I'm trying to define a "quasi-generic" function. Rather than making it entirely generic, I'd like it to work only for the "integer" types (i.e. byte, sbyte, int16, uint16, int, uint32, int64, uint64, bigint).
How can I put this into a type annotation on the function definition? To clarify, how would I rewrite the following code to actually work (using only 3 types presumably without loss of generalization):
let square (x: int|int64|bigint) =
x * x
First of all, there is no way to resolve such a type constraint using standard .NET generics at runtime.
F# does allow you to express a limited form of such constraints by resolving them at compile time and inserting the proper function call inline. This makes use of statically resolved type parameters.
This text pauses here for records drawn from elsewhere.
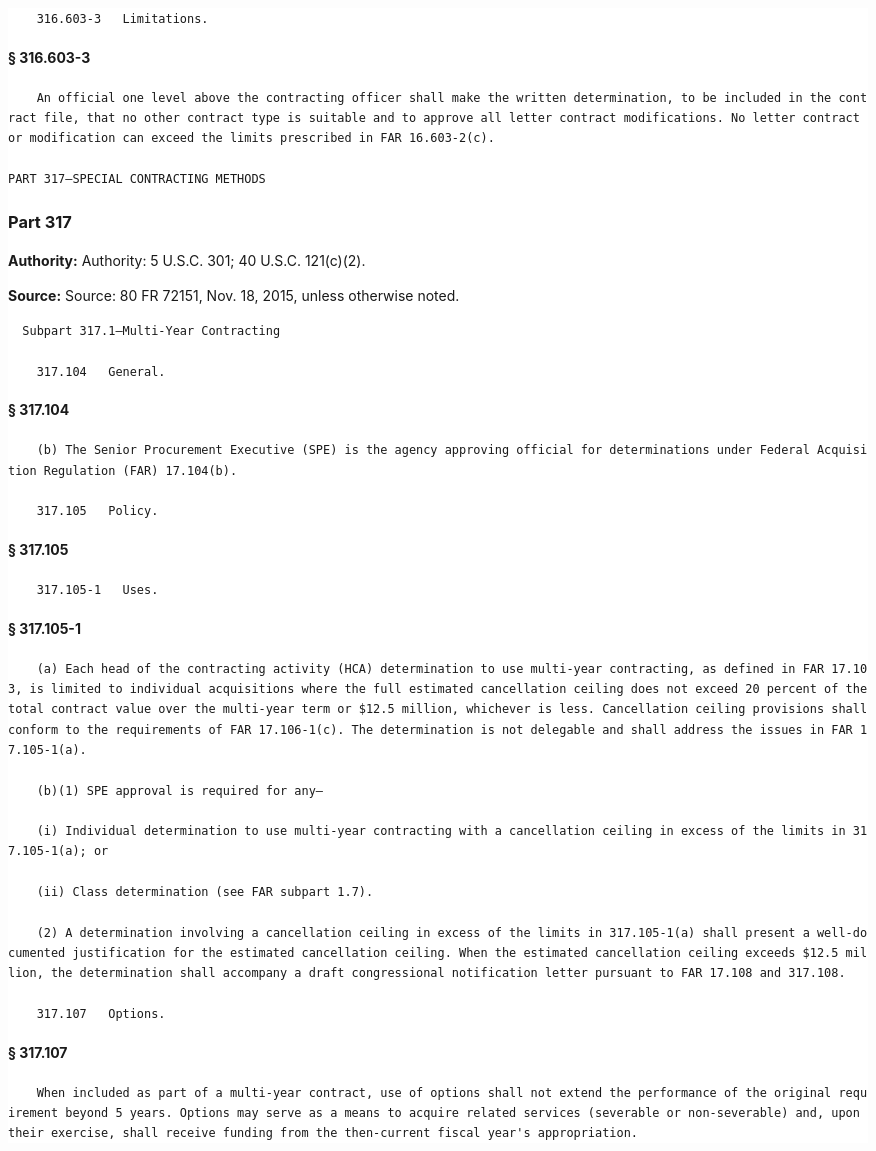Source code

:         316.603-3   Limitations.

#### § 316.603-3

        An official one level above the contracting officer shall make the written determination, to be included in the contract file, that no other contract type is suitable and to approve all letter contract modifications. No letter contract or modification can exceed the limits prescribed in FAR 16.603-2(c).

    PART 317—SPECIAL CONTRACTING METHODS

### Part 317

**Authority:** Authority: 5 U.S.C. 301; 40 U.S.C. 121(c)(2).

**Source:** Source: 80 FR 72151, Nov. 18, 2015, unless otherwise noted.

      Subpart 317.1—Multi-Year Contracting

        317.104   General.

#### § 317.104

        (b) The Senior Procurement Executive (SPE) is the agency approving official for determinations under Federal Acquisition Regulation (FAR) 17.104(b).

        317.105   Policy.

#### § 317.105

        317.105-1   Uses.

#### § 317.105-1

        (a) Each head of the contracting activity (HCA) determination to use multi-year contracting, as defined in FAR 17.103, is limited to individual acquisitions where the full estimated cancellation ceiling does not exceed 20 percent of the total contract value over the multi-year term or $12.5 million, whichever is less. Cancellation ceiling provisions shall conform to the requirements of FAR 17.106-1(c). The determination is not delegable and shall address the issues in FAR 17.105-1(a).

        (b)(1) SPE approval is required for any—

        (i) Individual determination to use multi-year contracting with a cancellation ceiling in excess of the limits in 317.105-1(a); or

        (ii) Class determination (see FAR subpart 1.7).

        (2) A determination involving a cancellation ceiling in excess of the limits in 317.105-1(a) shall present a well-documented justification for the estimated cancellation ceiling. When the estimated cancellation ceiling exceeds $12.5 million, the determination shall accompany a draft congressional notification letter pursuant to FAR 17.108 and 317.108.

        317.107   Options.

#### § 317.107

        When included as part of a multi-year contract, use of options shall not extend the performance of the original requirement beyond 5 years. Options may serve as a means to acquire related services (severable or non-severable) and, upon their exercise, shall receive funding from the then-current fiscal year's appropriation.
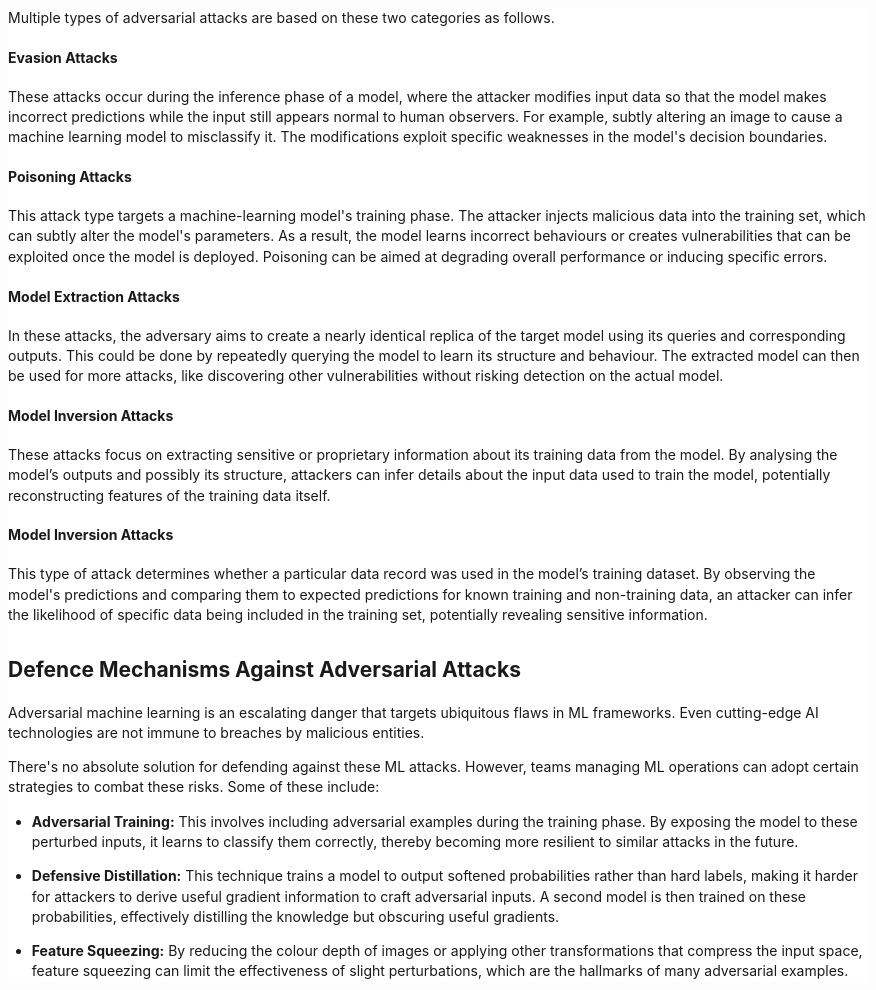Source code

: Multiple types of adversarial attacks are based on these two categories as follows.

#### Evasion Attacks

These attacks occur during the inference phase of a model, where the attacker modifies input data so that the model makes incorrect predictions while the input still appears normal to human observers. For example, subtly altering an image to cause a machine learning model to misclassify it. The modifications exploit specific weaknesses in the model's decision boundaries.

#### Poisoning Attacks

This attack type targets a machine-learning model's training phase. The attacker injects malicious data into the training set, which can subtly alter the model's parameters. As a result, the model learns incorrect behaviours or creates vulnerabilities that can be exploited once the model is deployed. Poisoning can be aimed at degrading overall performance or inducing specific errors.

#### Model Extraction Attacks

In these attacks, the adversary aims to create a nearly identical replica of the target model using its queries and corresponding outputs. This could be done by repeatedly querying the model to learn its structure and behaviour. The extracted model can then be used for more attacks, like discovering other vulnerabilities without risking detection on the actual model.

#### Model Inversion Attacks

These attacks focus on extracting sensitive or proprietary information about its training data from the model. By analysing the model’s outputs and possibly its structure, attackers can infer details about the input data used to train the model, potentially reconstructing features of the training data itself.

#### Model Inversion Attacks

This type of attack determines whether a particular data record was used in the model’s training dataset. By observing the model's predictions and comparing them to expected predictions for known training and non-training data, an attacker can infer the likelihood of specific data being included in the training set, potentially revealing sensitive information.

## Defence Mechanisms Against Adversarial Attacks

Adversarial machine learning is an escalating danger that targets ubiquitous flaws in ML frameworks. Even cutting-edge AI technologies are not immune to breaches by malicious entities.

There's no absolute solution for defending against these ML attacks. However, teams managing ML operations can adopt certain strategies to combat these risks. Some of these include:

- **Adversarial Training:** This involves including adversarial examples during the training phase. By exposing the model to these perturbed inputs, it learns to classify them correctly, thereby becoming more resilient to similar attacks in the future.

- **Defensive Distillation:** This technique trains a model to output softened probabilities rather than hard labels, making it harder for attackers to derive useful gradient information to craft adversarial inputs. A second model is then trained on these probabilities, effectively distilling the knowledge but obscuring useful gradients.

- **Feature Squeezing:** By reducing the colour depth of images or applying other transformations that compress the input space, feature squeezing can limit the effectiveness of slight perturbations, which are the hallmarks of many adversarial examples.

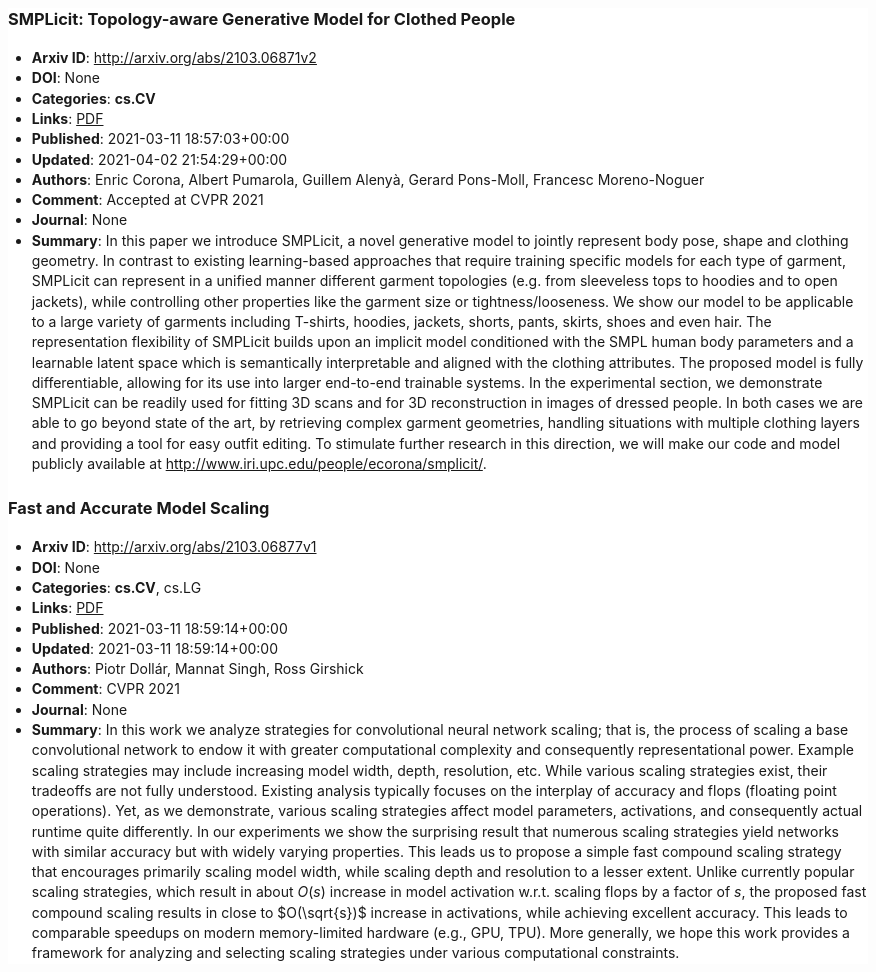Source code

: 

### SMPLicit: Topology-aware Generative Model for Clothed People
- **Arxiv ID**: http://arxiv.org/abs/2103.06871v2
- **DOI**: None
- **Categories**: **cs.CV**
- **Links**: [PDF](http://arxiv.org/pdf/2103.06871v2)
- **Published**: 2021-03-11 18:57:03+00:00
- **Updated**: 2021-04-02 21:54:29+00:00
- **Authors**: Enric Corona, Albert Pumarola, Guillem Alenyà, Gerard Pons-Moll, Francesc Moreno-Noguer
- **Comment**: Accepted at CVPR 2021
- **Journal**: None
- **Summary**: In this paper we introduce SMPLicit, a novel generative model to jointly represent body pose, shape and clothing geometry. In contrast to existing learning-based approaches that require training specific models for each type of garment, SMPLicit can represent in a unified manner different garment topologies (e.g. from sleeveless tops to hoodies and to open jackets), while controlling other properties like the garment size or tightness/looseness. We show our model to be applicable to a large variety of garments including T-shirts, hoodies, jackets, shorts, pants, skirts, shoes and even hair. The representation flexibility of SMPLicit builds upon an implicit model conditioned with the SMPL human body parameters and a learnable latent space which is semantically interpretable and aligned with the clothing attributes. The proposed model is fully differentiable, allowing for its use into larger end-to-end trainable systems. In the experimental section, we demonstrate SMPLicit can be readily used for fitting 3D scans and for 3D reconstruction in images of dressed people. In both cases we are able to go beyond state of the art, by retrieving complex garment geometries, handling situations with multiple clothing layers and providing a tool for easy outfit editing. To stimulate further research in this direction, we will make our code and model publicly available at http://www.iri.upc.edu/people/ecorona/smplicit/.



### Fast and Accurate Model Scaling
- **Arxiv ID**: http://arxiv.org/abs/2103.06877v1
- **DOI**: None
- **Categories**: **cs.CV**, cs.LG
- **Links**: [PDF](http://arxiv.org/pdf/2103.06877v1)
- **Published**: 2021-03-11 18:59:14+00:00
- **Updated**: 2021-03-11 18:59:14+00:00
- **Authors**: Piotr Dollár, Mannat Singh, Ross Girshick
- **Comment**: CVPR 2021
- **Journal**: None
- **Summary**: In this work we analyze strategies for convolutional neural network scaling; that is, the process of scaling a base convolutional network to endow it with greater computational complexity and consequently representational power. Example scaling strategies may include increasing model width, depth, resolution, etc. While various scaling strategies exist, their tradeoffs are not fully understood. Existing analysis typically focuses on the interplay of accuracy and flops (floating point operations). Yet, as we demonstrate, various scaling strategies affect model parameters, activations, and consequently actual runtime quite differently. In our experiments we show the surprising result that numerous scaling strategies yield networks with similar accuracy but with widely varying properties. This leads us to propose a simple fast compound scaling strategy that encourages primarily scaling model width, while scaling depth and resolution to a lesser extent. Unlike currently popular scaling strategies, which result in about $O(s)$ increase in model activation w.r.t. scaling flops by a factor of $s$, the proposed fast compound scaling results in close to $O(\sqrt{s})$ increase in activations, while achieving excellent accuracy. This leads to comparable speedups on modern memory-limited hardware (e.g., GPU, TPU). More generally, we hope this work provides a framework for analyzing and selecting scaling strategies under various computational constraints.
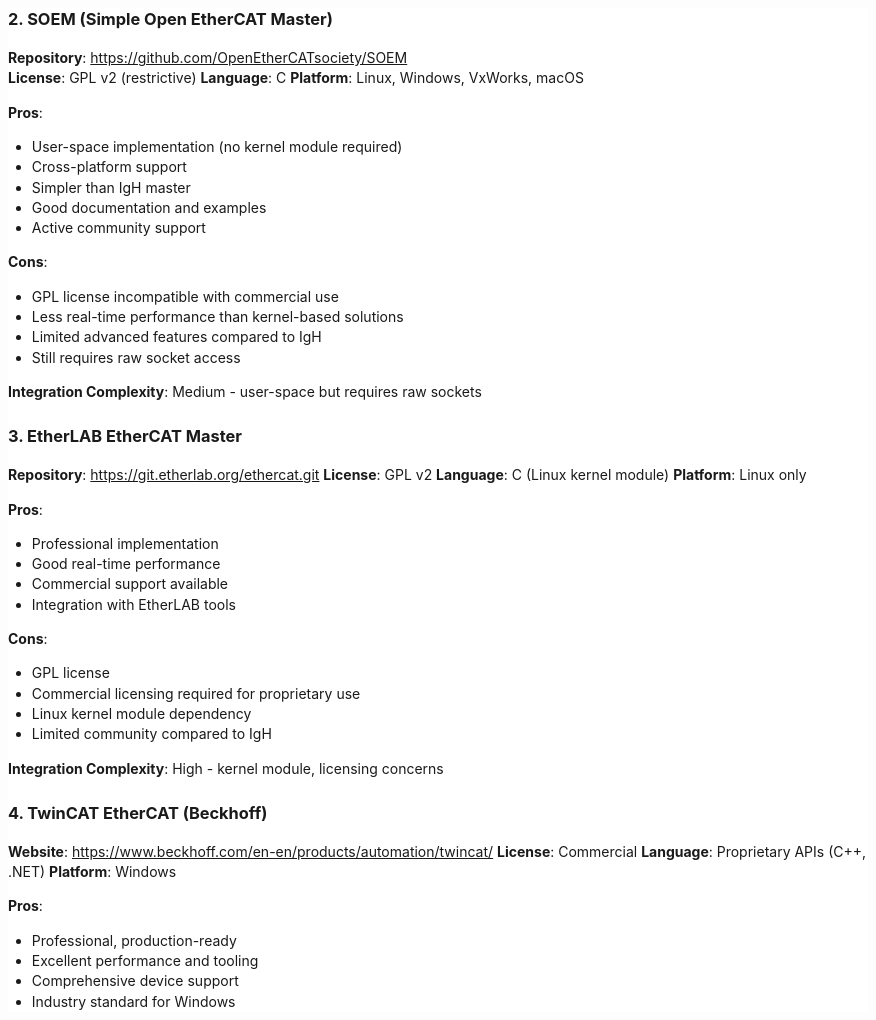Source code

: ### 2. SOEM (Simple Open EtherCAT Master)

**Repository**: https://github.com/OpenEtherCATsociety/SOEM  
**License**: GPL v2 (restrictive)
**Language**: C
**Platform**: Linux, Windows, VxWorks, macOS

**Pros**:
- User-space implementation (no kernel module required)
- Cross-platform support
- Simpler than IgH master
- Good documentation and examples
- Active community support

**Cons**:
- GPL license incompatible with commercial use
- Less real-time performance than kernel-based solutions
- Limited advanced features compared to IgH
- Still requires raw socket access

**Integration Complexity**: Medium - user-space but requires raw sockets

### 3. EtherLAB EtherCAT Master

**Repository**: https://git.etherlab.org/ethercat.git
**License**: GPL v2
**Language**: C (Linux kernel module)
**Platform**: Linux only

**Pros**:
- Professional implementation
- Good real-time performance
- Commercial support available
- Integration with EtherLAB tools

**Cons**:
- GPL license
- Commercial licensing required for proprietary use
- Linux kernel module dependency
- Limited community compared to IgH

**Integration Complexity**: High - kernel module, licensing concerns

### 4. TwinCAT EtherCAT (Beckhoff)

**Website**: https://www.beckhoff.com/en-en/products/automation/twincat/
**License**: Commercial
**Language**: Proprietary APIs (C++, .NET)
**Platform**: Windows

**Pros**:
- Professional, production-ready
- Excellent performance and tooling
- Comprehensive device support
- Industry standard for Windows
It's quite simple for the case you have described, you can just write:
let inline square x = x * x
This will work for any type 'T
which has the *
operator defined.
You can also apply specific static/member constraints explicitly but this requires more ugly syntax, e.g.
let inline id item =
( ^T : (member Id : int) (item))
This example function will operate on any type that exposes an Id
property of type int
.
Update: Based on the specific use case you're describing, you really type-classes. Those don't really exist in F# (aside from a few hard-coded examples) but you can simulate them using a marker type and member constraints, here is an example:
type Marker =
|Marker
static member Multiply (marker : Marker, numX : int, numY : int) =
numX * numY
static member Multiply (marker : Marker, numX : int64, numY : int64) =
numX * numY
let inline multiply x y =
((^T or ^U) : (static member Multiply : ^T * ^U * ^U -> ^S) (Marker, x, y))
multiply 5 7
multiply 5L 7L
Notice this lets you specify the exact types you want to allow the functionality on.